By adding a Glk call that explicitly spawns a thread, and a handler function that tracks new events, you also don’t add any new interpreter threads. But you do get full access to the main execution thread, plus a guarantee that a compliant library is listening for events on a secondary thread.

Plus a reasonable expectation that certain other functions (image resizing, sound decoding & playback) are taking place in independent threads, and that the library is responsible for synching up all those threads and maintaining a coherent event queue.

That seems to be about as threaded as you can make it without actually adding threads at the virtual machine level.

Is threading necessary? If the VM and UI were setup properly, a hidden interface could allow a “background” call to be made to the VM to continue working. When the player actually enters a command, a stop working call is sent to the VM and when that’s completed, the new command is sent to the VM. The state of the VM could have changed dramatically while the player was snoozing.

You don’t need threading for this.

David C.

The number of interpreter/custom-glk-consuming authors must surely be even smaller than the number of Inform/Superglus/Snack/Jacl authors! They would also be more switched on technology-wise. I don’t think we need to be too worried about them making such mistakes.

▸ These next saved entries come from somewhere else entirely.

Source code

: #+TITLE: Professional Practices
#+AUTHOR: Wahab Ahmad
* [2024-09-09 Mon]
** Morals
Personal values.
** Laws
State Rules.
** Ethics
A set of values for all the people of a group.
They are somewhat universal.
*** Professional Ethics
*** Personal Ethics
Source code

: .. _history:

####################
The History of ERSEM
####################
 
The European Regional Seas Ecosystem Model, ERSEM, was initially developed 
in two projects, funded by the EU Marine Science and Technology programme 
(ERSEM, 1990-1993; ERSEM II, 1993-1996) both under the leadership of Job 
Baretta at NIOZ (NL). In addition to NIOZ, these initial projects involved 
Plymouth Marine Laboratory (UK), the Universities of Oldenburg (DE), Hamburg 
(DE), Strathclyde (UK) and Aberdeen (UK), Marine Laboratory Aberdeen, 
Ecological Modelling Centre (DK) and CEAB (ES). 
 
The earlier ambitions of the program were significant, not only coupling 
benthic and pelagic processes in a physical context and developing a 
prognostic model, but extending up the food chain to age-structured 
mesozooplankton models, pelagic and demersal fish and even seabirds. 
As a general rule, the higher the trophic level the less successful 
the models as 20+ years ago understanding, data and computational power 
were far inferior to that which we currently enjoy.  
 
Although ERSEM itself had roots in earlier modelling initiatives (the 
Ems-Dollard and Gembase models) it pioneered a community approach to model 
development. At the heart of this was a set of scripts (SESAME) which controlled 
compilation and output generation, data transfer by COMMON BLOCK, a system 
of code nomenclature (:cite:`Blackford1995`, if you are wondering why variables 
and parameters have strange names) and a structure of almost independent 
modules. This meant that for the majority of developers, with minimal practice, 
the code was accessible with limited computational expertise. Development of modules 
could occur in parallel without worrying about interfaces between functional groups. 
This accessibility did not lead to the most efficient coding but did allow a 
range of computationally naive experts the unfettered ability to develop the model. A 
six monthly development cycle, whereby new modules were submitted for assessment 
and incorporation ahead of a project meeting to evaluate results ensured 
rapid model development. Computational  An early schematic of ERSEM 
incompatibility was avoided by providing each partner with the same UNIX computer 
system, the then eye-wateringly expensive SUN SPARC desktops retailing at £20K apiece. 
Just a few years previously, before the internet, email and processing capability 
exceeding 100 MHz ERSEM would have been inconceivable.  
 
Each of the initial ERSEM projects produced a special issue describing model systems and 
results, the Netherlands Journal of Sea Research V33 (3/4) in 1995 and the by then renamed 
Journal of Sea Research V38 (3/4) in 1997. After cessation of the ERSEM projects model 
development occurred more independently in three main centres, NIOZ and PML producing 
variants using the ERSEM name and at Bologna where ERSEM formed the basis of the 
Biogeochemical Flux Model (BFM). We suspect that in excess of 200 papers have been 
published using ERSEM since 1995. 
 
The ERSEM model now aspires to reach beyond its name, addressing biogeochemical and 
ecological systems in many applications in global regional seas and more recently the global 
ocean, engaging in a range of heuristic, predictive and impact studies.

Generally Glk disallows stupid things by declaring them illegal. And you don’t have to look very far in the Glk spec to find the concerns I’ve mentioned. In Section 1.1, after showing code for the most basic Glk program, we find this note:

[/quote]
I don’t really see how this is relevant. Once you finish your computations you’d stop using glk_select_poll_all() and just call glk_select(). Also check Glk/Glulx threads - #9 by Dannii if people wanted to misuse Glk they could already!

You’re correct, this isn’t a proposal for new threads. But some (many?) Glk implementations already call their respective VMs in a thread. This proposal aims to make it easy to take advantage of that. For Glk imps. which are set up like that it won’t take long to add the new functions. Those that don’t call Glulx etc in a new thread won’t need to do anything, as the gestalts will return false automatically.

A proposal to add new VM-level threads might be something to aim for in the future, but the advantage of my proposal is that is should be achievable with very little effort, very soon.